## [TASK]
Locate every line below containing the word "that" and copy each one in full. Case counts.
[Opening DATA SHOWN section]
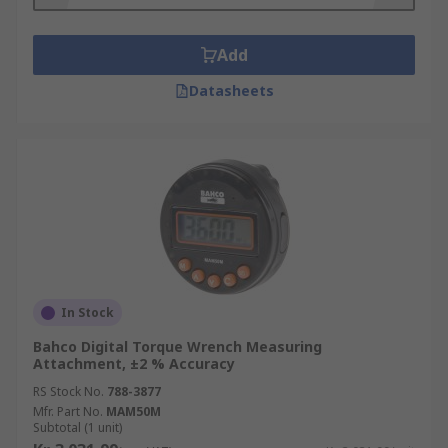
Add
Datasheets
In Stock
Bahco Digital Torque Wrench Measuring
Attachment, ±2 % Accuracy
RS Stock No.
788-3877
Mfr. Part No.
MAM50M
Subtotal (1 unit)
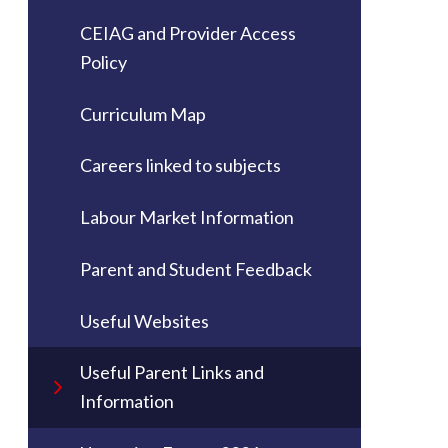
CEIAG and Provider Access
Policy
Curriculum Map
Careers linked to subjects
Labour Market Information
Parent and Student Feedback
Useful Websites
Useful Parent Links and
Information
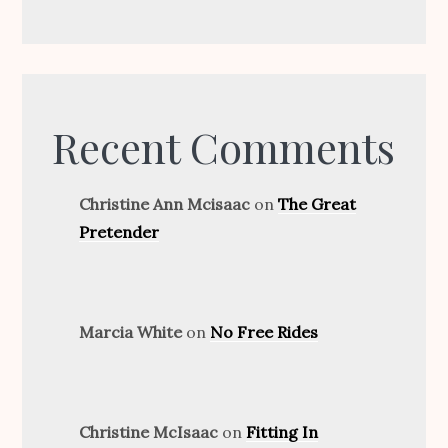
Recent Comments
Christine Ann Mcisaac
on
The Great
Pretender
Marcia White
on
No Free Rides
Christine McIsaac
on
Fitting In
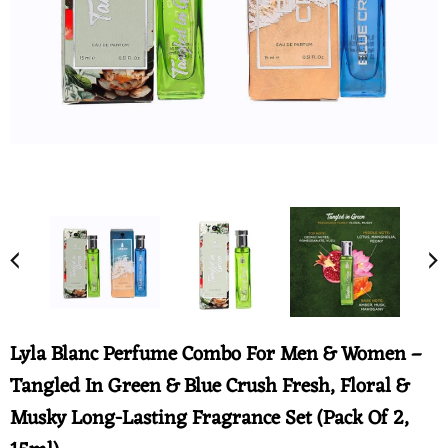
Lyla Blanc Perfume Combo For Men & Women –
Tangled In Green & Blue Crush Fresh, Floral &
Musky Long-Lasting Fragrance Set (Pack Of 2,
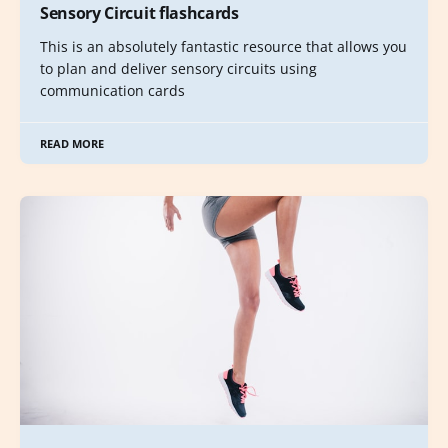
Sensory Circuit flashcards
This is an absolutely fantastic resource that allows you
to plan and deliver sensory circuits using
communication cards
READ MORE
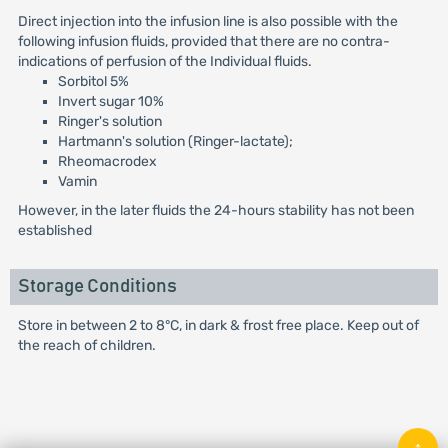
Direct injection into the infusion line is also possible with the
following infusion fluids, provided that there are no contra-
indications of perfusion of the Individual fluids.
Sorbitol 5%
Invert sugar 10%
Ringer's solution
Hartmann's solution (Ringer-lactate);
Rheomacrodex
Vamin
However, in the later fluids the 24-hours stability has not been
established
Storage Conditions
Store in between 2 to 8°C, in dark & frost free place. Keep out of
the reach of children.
[Closing DATA SHOWN section]
[Opening DATA SHOWN section]
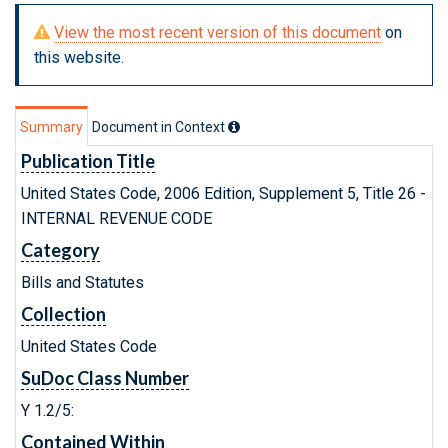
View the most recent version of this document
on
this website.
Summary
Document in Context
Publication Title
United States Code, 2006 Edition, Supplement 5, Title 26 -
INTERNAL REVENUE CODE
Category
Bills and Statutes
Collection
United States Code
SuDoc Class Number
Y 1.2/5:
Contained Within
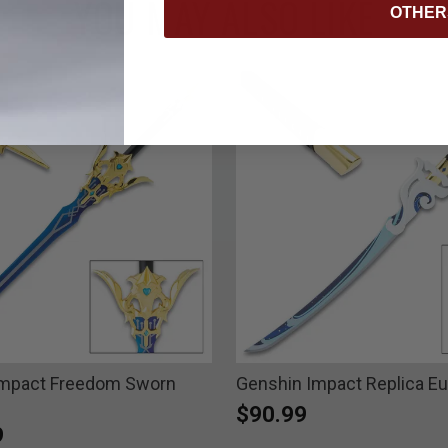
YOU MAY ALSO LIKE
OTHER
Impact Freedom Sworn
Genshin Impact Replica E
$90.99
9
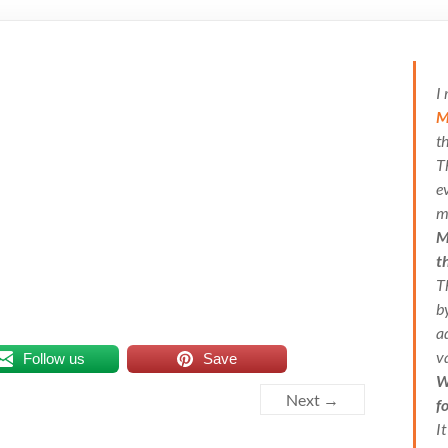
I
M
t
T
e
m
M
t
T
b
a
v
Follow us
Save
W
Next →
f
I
[Closing DATA SHOWN section]
## [EXERCISE SOLUTION]
This is an absolutely fantastic resource that allows you
following infusion fluids, provided that there are no contra-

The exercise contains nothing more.